Chiariamo subito di cosa si tratta. Alle prossime elezioni regionali, i cittadini eleggeranno 40 consiglieri nei rispettivi collegi provinciali esprimendo un voto per il partito prescelto, e se lo desiderano, indicando una preferenza per uno dei candidati del proprio collegio. Altri 10 consiglieri saranno attribuiti per legge al candidato Presidente che il 26 maggio avrà ottenuto il maggior numero di voti. Un premio di maggioranza che consente al vincitore di avere appunto una maggioranza stabile nel nuovo Consiglio regionale. Ecco, per volere di Chiamparino e del Partito Democratico piemontese sono stato inserito nel “listino del Presidente”. Gli elettori non dovranno scrivere il mio nome sulla scheda, ma semplicemente scegliere Chiamparino e il Partito Democratico. 

Perché ho accettato questa proposta? Per tre semplici ragioni. 
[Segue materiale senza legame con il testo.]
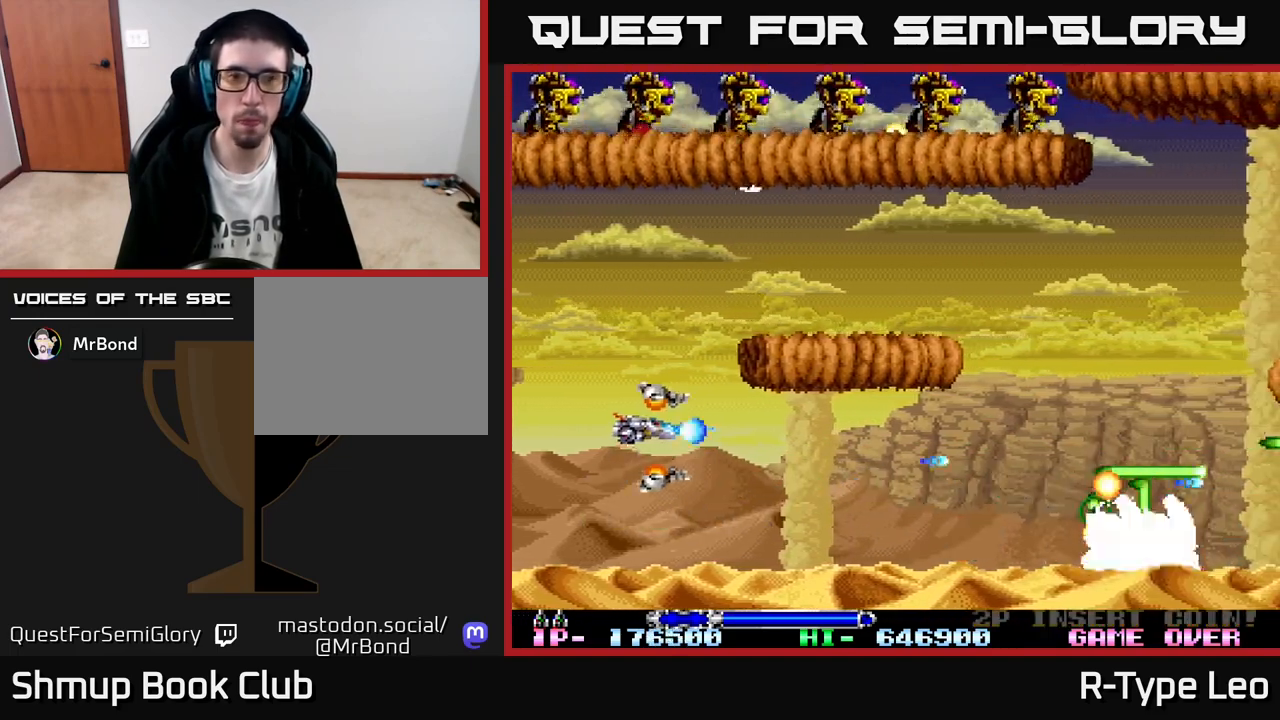
{"buttons": ["R2", "DPAD_DOWN", "DPAD_RIGHT"], "left_stick": "center", "events": [[167, "DPAD_LEFT", "up"], [183, "X", "down"], [283, "DPAD_UP", "up"], [283, "X", "up"], [317, "DPAD_DOWN", "down"], [417, "DPAD_RIGHT", "down"]]}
La prima: in Piemonte si gioca una sfida che riguarda tutto il Nord. Siamo l’unica regione del Nord ancora guidata dal centrosinistra. Tutte le altre hanno eletto presidenti leghisti. Il Piemonte, con la vittoria di Chiamparino, può essere un argine al dilagare del nazional-populismo. Con l’esperienza maturata, sia in campo sociale sia politico-parlamentare, voglio fare la mia parte per mettere un freno a questa deriva dannosa per tutto il Paese.
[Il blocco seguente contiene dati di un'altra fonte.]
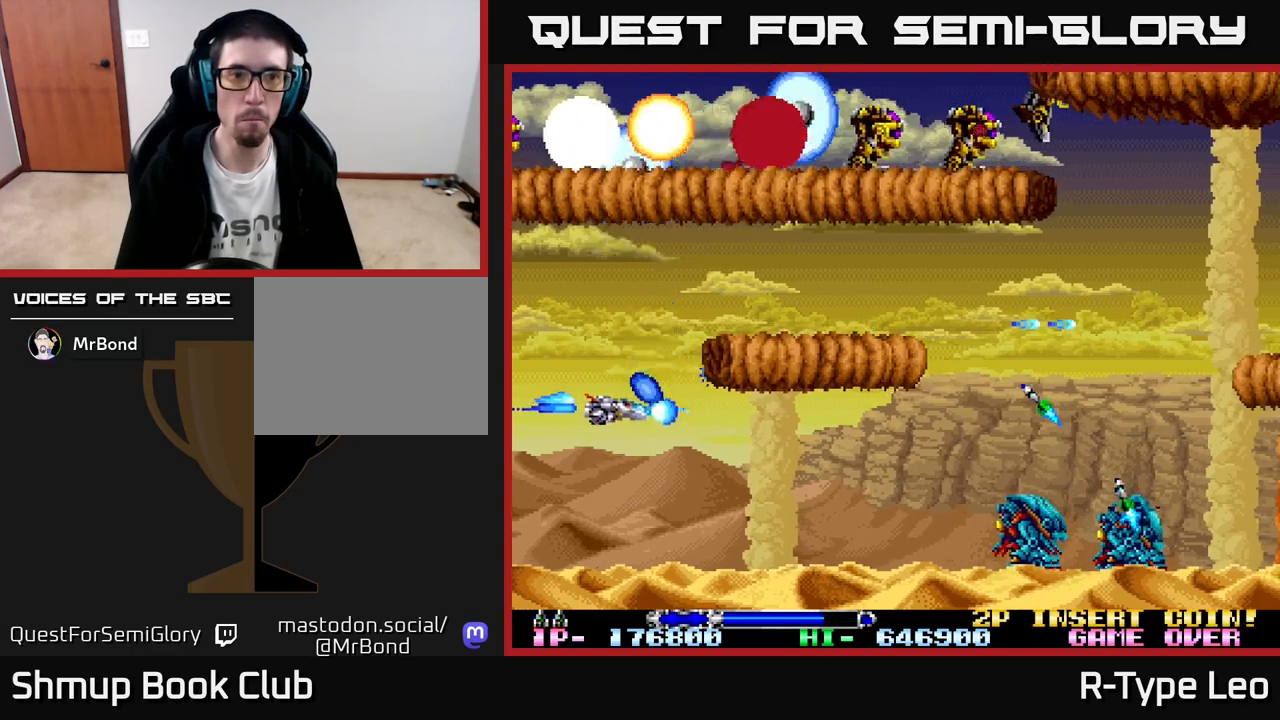
{"buttons": ["R2"], "left_stick": "center", "events": [[50, "DPAD_DOWN", "up"], [183, "DPAD_RIGHT", "up"], [333, "DPAD_DOWN", "down"], [450, "DPAD_DOWN", "up"]]}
Seconda ragione: sono vercellese e come tale vorrei provare a dare un’opportunità di rappresentanza in Consiglio regionale ad una delle provincie “piccole” dell’Alto Piemonte. Con la presenza nel listino, se Chiamparino vincerà le elezioni, avrò la possibilità di continuare un lavoro di rappresentanza del mio territorio, cosa che ho sempre cercato di fare come parlamentare fino al 2018.

Infine, terza ragione: desidero dare il mio contributo perché il Piemonte possa diventare uno straordinario laboratorio di innovazione tecnologica e della conoscenza; riesca a dar vita a un’originale esperienza di welfare comunitario; e insieme essere un ponte che guarda senza paura all’Europa e al Mondo.